AT&T, Verizon Business and Qwest have hit the jackpot, winning a 10-year, US$20 billion telecommunications contract with the U.S. federal government that is the largest of its kind in the world.
Sprint Nextel was not so lucky. The carrier which held both predecessor contracts, FTS 2001 and FTS 2000, served the U.S. federal government as a telecommunications provider for 18 years but lost out on the so-called Networx Universal contract.
The U.S. General Services Administration announced the winners of the contract at a press conference in Washington, D.C.,Thursday morning.
Networx Universal will provide domestic and international voice, data, video and wireless services to federal agencies for the next decade.

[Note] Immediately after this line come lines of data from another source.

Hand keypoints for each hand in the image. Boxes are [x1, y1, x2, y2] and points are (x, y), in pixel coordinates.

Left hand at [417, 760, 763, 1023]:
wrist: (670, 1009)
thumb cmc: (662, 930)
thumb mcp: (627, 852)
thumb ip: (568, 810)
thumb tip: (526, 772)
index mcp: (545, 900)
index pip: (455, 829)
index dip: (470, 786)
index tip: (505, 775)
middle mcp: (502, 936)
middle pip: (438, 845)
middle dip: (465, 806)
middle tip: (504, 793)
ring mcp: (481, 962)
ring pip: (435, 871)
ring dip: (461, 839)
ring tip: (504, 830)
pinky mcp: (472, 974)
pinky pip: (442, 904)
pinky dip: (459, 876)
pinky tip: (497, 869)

All the top-tier U.S. carriers — AT&T, Qwest, Sprint Nextel and Verizon Business — submitted bids on Networx Universal.
Networx “will transform the current federal telecommunications system to a secure, worldwide, IP and MPLS-based network compliant with Internet Protocol version 6 and other major technological advances,” according to a GSA statement released Thursday.

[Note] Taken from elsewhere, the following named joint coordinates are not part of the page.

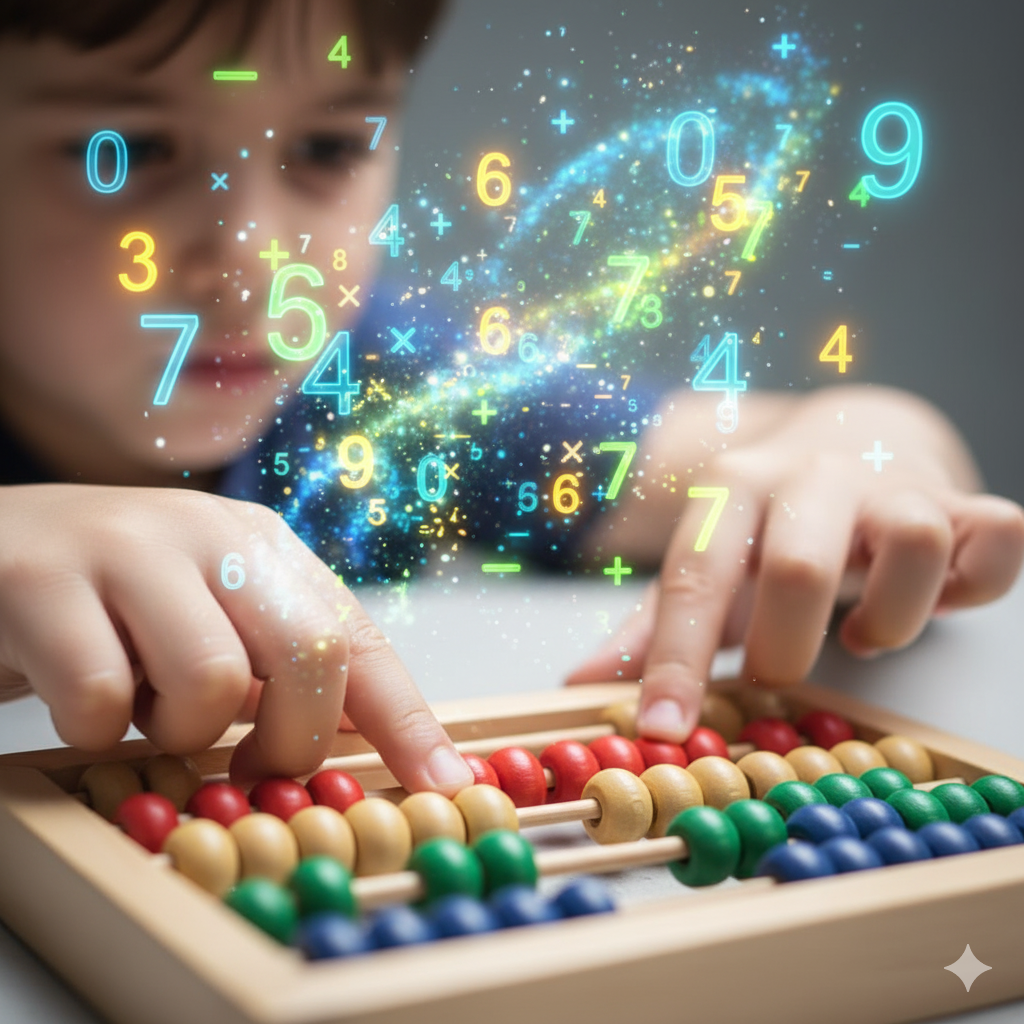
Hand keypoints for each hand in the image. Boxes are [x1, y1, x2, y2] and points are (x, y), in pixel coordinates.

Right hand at [0, 485, 472, 791]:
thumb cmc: (109, 610)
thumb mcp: (209, 625)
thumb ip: (276, 671)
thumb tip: (363, 746)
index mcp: (263, 546)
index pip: (358, 635)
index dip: (406, 717)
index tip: (444, 783)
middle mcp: (211, 533)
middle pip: (311, 652)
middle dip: (289, 741)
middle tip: (244, 764)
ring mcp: (127, 547)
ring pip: (212, 680)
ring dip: (177, 731)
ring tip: (142, 706)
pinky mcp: (42, 581)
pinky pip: (103, 697)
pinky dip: (95, 727)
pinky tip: (80, 695)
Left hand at [568, 387, 1023, 741]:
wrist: (854, 437)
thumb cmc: (769, 524)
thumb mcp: (707, 563)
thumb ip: (652, 625)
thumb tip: (581, 687)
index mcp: (733, 493)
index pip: (694, 578)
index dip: (675, 662)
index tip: (663, 733)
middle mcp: (809, 478)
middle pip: (800, 565)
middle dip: (784, 646)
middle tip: (777, 673)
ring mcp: (892, 485)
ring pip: (913, 544)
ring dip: (889, 616)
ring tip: (862, 631)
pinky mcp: (962, 500)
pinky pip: (997, 537)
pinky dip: (975, 582)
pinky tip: (938, 596)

The contract features 50 services ranging from legacy frame relay and ATM to cutting-edge VPNs and VOIP.
Networx is the largest federal telecommunications acquisition ever completed. It will support 135 agencies across 191 countries. It replaces the FTS 2001 contract, which was awarded to Sprint and MCI in 1998 and 1999, respectively.
Many of the biggest names in the network and IT services industry will share in the Networx Universal prize.

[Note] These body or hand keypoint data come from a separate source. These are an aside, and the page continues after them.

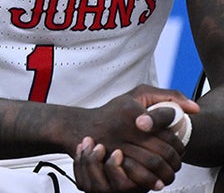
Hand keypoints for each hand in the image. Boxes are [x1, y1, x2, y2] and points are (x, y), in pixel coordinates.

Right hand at [72, 86, 190, 191]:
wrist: (82, 128)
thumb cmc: (115, 111)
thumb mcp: (138, 95)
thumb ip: (168, 97)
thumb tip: (193, 109)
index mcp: (131, 110)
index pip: (165, 125)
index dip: (177, 137)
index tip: (178, 143)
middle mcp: (123, 128)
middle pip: (162, 149)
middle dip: (176, 159)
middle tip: (177, 162)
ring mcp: (116, 146)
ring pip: (153, 163)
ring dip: (167, 172)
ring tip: (169, 172)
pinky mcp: (111, 161)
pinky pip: (137, 175)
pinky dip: (150, 180)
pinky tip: (155, 180)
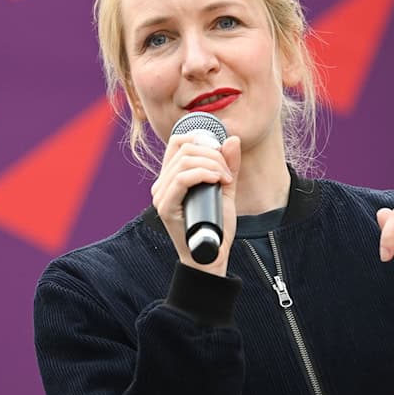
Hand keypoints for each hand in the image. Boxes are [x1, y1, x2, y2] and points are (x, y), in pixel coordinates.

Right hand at [151, 133, 240, 276]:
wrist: (212, 256)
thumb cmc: (216, 225)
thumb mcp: (225, 190)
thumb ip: (228, 166)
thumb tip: (232, 139)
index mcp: (171, 177)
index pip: (178, 142)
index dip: (200, 138)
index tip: (221, 152)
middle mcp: (161, 184)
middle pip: (184, 149)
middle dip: (212, 155)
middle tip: (227, 174)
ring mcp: (161, 196)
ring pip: (184, 162)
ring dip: (211, 165)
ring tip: (225, 180)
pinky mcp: (165, 207)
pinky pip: (181, 179)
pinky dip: (203, 174)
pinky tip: (217, 181)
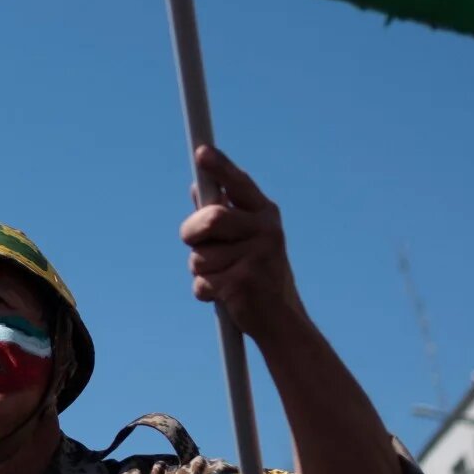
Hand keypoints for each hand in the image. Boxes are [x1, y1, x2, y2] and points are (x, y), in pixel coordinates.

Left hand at [180, 146, 305, 343]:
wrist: (281, 319)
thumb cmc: (257, 274)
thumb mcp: (246, 239)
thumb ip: (222, 214)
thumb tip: (197, 187)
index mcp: (265, 214)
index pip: (240, 184)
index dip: (220, 168)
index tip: (202, 153)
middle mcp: (266, 231)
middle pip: (211, 219)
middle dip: (192, 232)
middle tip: (193, 242)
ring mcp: (258, 256)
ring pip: (199, 256)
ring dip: (200, 270)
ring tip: (224, 277)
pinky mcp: (245, 283)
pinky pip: (201, 282)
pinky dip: (205, 292)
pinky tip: (226, 296)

The winning Networx Universal teams feature the following players:
–AT&T’s team includes Northrop Grumman, Electronic Data Systems, SRA International, GTSI, Global Crossing, Cingular Wireless and Bechtel.
–Qwest’s team includes Akamai Technologies, Bearing Point, Hawaiian Telecom Services, Lucent Technologies (now Alcatel-Lucent), Science Applications International and Wire One Communications.
–The Verizon Business team includes G2 Satellite Solutions, HP, WilTel Communications (now owned by Level 3 Communications), Verizon Wireless, Comtech Telecommunications and Proxim Wireless Networks.
The losing Sprint Nextel team features Lockheed Martin, Hughes Network Systems and InterCall.
The teams spent nearly three years and millions of dollars preparing their bids on Networx Universal. They submitted their best and final offers in December and have been waiting for an award since mid-March. On the horizon is the award of the Networx Enterprise contract, which is due in May. Networx Enterprise focuses on emerging IP and wireless services.
All four Networx Universal teams submitted bids on Networx Enterprise, as did a team led by Level 3.
The dollar estimate of $20 billion is for the entire Networx program, including the Networx Universal and Networx Enterprise contracts.